Pictures do not belong in the copy; restate the records below word for word.

[Content revision data]
□ □ □

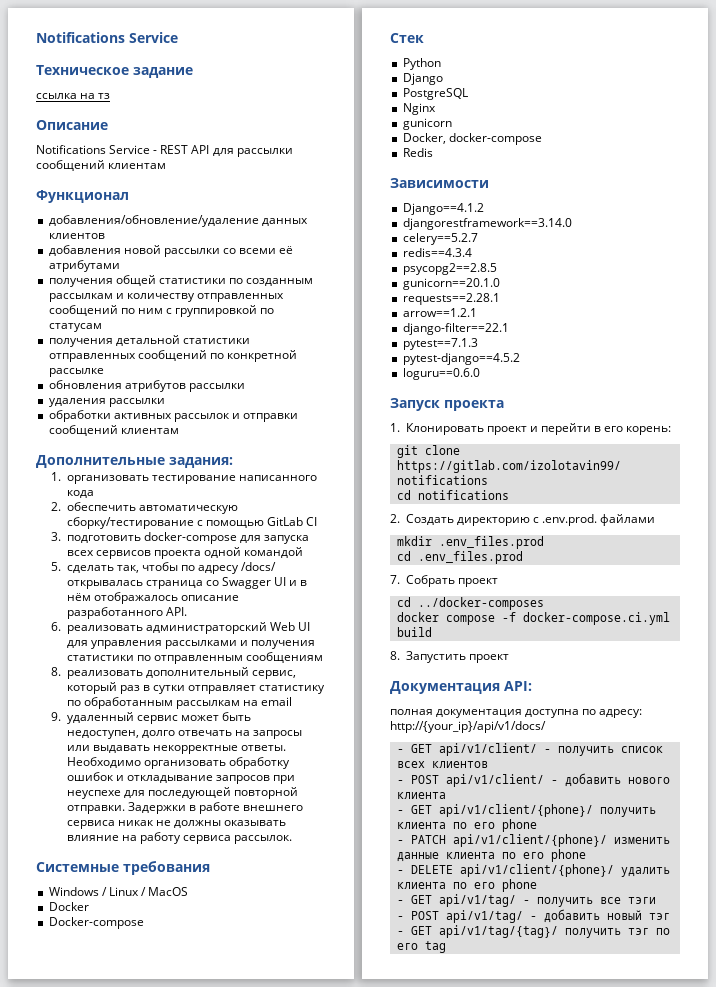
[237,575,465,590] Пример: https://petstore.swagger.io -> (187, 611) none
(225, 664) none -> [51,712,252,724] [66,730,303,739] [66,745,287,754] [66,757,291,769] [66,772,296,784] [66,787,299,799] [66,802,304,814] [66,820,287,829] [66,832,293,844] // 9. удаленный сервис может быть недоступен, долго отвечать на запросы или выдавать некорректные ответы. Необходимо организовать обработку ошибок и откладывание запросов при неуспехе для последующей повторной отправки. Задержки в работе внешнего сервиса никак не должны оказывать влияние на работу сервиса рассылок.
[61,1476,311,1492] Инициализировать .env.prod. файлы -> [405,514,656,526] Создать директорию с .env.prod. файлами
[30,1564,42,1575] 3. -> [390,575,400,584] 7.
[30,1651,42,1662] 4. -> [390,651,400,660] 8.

□ □ □

SOLUTION FOR THIS PROBLEM »
[237,575,465,590] Пример: https://petstore.swagger.io -> (187, 611) none
(225, 664) none -> [51,712,252,724] [66,730,303,739] [66,745,287,754] [66,757,291,769] [66,772,296,784] [66,787,299,799] [66,802,304,814] [66,820,287,829] [66,832,293,844] // 9. удаленный сервис может быть недоступен, долго отвечать на запросы или выдавать некорректные ответы. Необходимо организовать обработку ошибок и откладывание запросов при неуспехе для последующей повторной отправки. Задержки в работе внешнего сервиса никак не должны оказывать влияние на работу сервиса рассылок.
[61,1476,311,1492] Инициализировать .env.prod. файлы -> [405,514,656,526] Создать директорию с .env.prod. файлами
[30,1564,42,1575] 3. -> [390,575,400,584] 7.
[30,1651,42,1662] 4. -> [390,651,400,660] 8.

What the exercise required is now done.